The stirring mechanism 23 adopts the coulter 233 to push the concrete to the two sides of the coulter 233, and simultaneously, the stirring mechanism is convenient for discharging from a discharge hole; the slurry leveling plate 234 is used for leveling the concrete after the coulter 233 is stirred, and prevents the concrete from flowing back to form a fixed groove in time when the coulter 233 works due to poor concrete fluidity, thereby influencing the stirring effect.

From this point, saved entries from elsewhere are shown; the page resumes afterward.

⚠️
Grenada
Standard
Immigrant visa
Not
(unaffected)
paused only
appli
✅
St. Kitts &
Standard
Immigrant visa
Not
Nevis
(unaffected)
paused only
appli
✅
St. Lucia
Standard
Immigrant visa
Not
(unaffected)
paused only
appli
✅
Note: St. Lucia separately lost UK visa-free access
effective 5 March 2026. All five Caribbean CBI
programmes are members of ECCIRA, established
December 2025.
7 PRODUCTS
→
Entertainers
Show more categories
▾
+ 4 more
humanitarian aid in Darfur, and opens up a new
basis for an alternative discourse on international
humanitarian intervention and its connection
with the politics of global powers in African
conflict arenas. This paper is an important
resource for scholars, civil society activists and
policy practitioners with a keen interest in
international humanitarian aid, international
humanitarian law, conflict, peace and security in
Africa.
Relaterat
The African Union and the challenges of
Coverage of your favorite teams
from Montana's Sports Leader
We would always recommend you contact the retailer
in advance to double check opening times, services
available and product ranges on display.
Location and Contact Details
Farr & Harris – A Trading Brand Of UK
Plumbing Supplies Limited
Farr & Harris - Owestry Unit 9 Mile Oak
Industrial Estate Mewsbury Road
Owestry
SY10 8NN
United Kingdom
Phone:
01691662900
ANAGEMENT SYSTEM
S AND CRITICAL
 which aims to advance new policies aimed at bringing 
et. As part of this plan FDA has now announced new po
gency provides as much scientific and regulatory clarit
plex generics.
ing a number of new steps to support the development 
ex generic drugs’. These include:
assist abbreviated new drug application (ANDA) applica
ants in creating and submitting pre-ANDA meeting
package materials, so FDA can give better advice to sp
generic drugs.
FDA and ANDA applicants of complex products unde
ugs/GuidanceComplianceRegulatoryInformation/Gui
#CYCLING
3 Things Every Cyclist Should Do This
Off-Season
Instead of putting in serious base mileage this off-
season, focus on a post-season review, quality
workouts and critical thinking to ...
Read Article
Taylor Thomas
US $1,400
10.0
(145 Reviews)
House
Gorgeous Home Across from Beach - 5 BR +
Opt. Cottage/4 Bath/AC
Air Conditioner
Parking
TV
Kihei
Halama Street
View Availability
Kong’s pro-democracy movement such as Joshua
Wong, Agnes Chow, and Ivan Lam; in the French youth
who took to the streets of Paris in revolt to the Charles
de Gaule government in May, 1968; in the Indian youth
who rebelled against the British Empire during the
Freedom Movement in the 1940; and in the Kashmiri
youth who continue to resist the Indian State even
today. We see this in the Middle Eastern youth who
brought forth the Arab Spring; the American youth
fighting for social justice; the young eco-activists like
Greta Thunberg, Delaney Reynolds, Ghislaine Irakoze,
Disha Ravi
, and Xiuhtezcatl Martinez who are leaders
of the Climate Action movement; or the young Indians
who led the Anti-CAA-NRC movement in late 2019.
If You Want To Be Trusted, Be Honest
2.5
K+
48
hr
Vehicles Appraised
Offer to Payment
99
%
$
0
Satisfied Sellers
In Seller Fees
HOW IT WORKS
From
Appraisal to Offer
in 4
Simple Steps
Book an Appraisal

It will be apparent to those skilled in the art that various modifications and variations can be made to the embodiments of the present utility model without departing from the spirit or scope of the embodiments of the utility model. Thus, if such modifications and variations of the embodiments of the present utility model fall within the scope of the claims and the equivalents thereof, the present utility model is also intended to include such modifications and variations.

Claims (5)

1. The utility model provides a stirring sledge for engineering, includes stirring assembly (2) and power assembly (3) that provide power for stirring assembly (2), stirring assembly (2) include agitator tank (21) and be located inside rabbling mechanism (23) of agitator tank (21), agitator tank (21) bottom is equipped with the discharge gate, the side that agitator tank (21) is close to the discharge gate is equipped with opening mechanism (22), a serial communication port, still includes sled frame (1), sled frame (1) include chassis (11) and support frame (12) of fixing on chassis (11), agitator tank (21) are fixed on support frame (12), power assembly (3) are including fixing driving motor (31) on chassis (11), driving motor (31) output shaft belt drive mechanism (32), belt drive mechanism (32) output is connected with worm reduction gear (33), stirring mechanism (23) are connected to worm reduction gear (33) output, still be fixed with hydrogen fuel cell (4) and worm wheel cell (5) on chassis (11), hydrogen cell (4) and fuel cell (5) electric connection (5).

2. The engineering stirring sled according to claim 1, wherein the belt transmission mechanism (32) comprises a first belt wheel (321) fixed on an output shaft of the driving motor (31), the first belt wheel (321) is connected with a second belt wheel (322) through a belt, a rotating shaft (325) is fixed at an axle center of the second belt wheel (322), a third belt wheel (323) is fixed at the other end of the rotating shaft (325), the third belt wheel (323) is connected with a fourth belt wheel (324) through a belt, and a worm of the worm gear reducer (33) is fixed at the axle center of the fourth belt wheel (324).

3. The engineering stirring sledge according to claim 1, wherein the stirring mechanism (23) comprises a driving mandrel (231) connected with the output end of the worm gear reducer (33), at least two stirring rods (232) are arranged on the periphery of the driving mandrel (231), a pulp flattening plate (234) is fixed on one stirring rod (232), and coulters (233) are fixed at the bottoms of the other stirring rods (232).

4. A stirring skid for engineering according to claim 3, wherein the opening and closing mechanism (22) comprises a baffle plate (224) arranged on a discharge hole of the stirring tank (21), a fixing frame (221) fixed on the side surface of the stirring tank (21), a rotary drum (222) fixed on the fixing frame (221) and a rotary shaft (223) rotatably installed in the rotary drum (222), the baffle plate (224) is fixedly connected to the bottom of the rotary shaft (223), and a rotary handle (225) is fixed to the top of the rotary shaft.

5. The engineering stirring skid according to claim 2, wherein the second pulley (322) has a diameter twice the diameter of the first pulley (321), the first pulley (321) and the third pulley (323) have equal diameters, and the second pulley (322) and the fourth pulley (324) have equal diameters.